Each line below is to be copied exactly; images do not go into the copy.

[THE INPUT]
↓

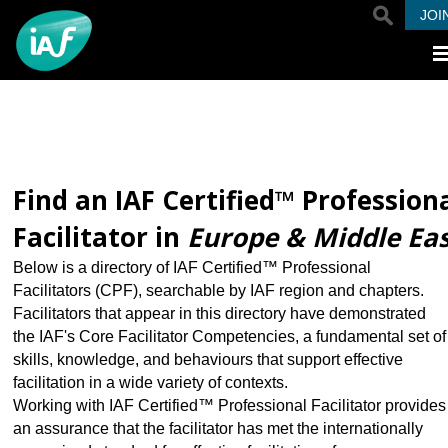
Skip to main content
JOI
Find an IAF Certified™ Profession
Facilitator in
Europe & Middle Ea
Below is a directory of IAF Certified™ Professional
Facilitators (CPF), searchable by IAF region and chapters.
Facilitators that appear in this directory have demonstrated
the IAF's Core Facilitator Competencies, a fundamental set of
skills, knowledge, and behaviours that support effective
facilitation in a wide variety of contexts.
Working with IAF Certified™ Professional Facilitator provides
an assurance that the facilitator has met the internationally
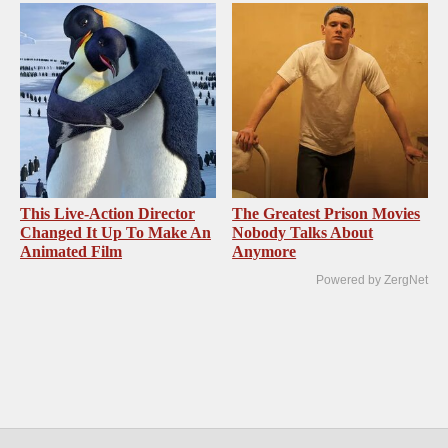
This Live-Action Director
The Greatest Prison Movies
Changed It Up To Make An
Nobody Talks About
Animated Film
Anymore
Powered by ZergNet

↑

[EXERCISE RESPONSE]
Skip to main content
JOI
Find an IAF Certified™ Profession
Facilitator in
Europe & Middle Ea
Below is a directory of IAF Certified™ Professional
Facilitators (CPF), searchable by IAF region and chapters.
Facilitators that appear in this directory have demonstrated
the IAF's Core Facilitator Competencies, a fundamental set of
skills, knowledge, and behaviours that support effective
facilitation in a wide variety of contexts.
Working with IAF Certified™ Professional Facilitator provides
an assurance that the facilitator has met the internationally
This Live-Action Director
The Greatest Prison Movies
Changed It Up To Make An
Nobody Talks About
Animated Film
Anymore
Powered by ZergNet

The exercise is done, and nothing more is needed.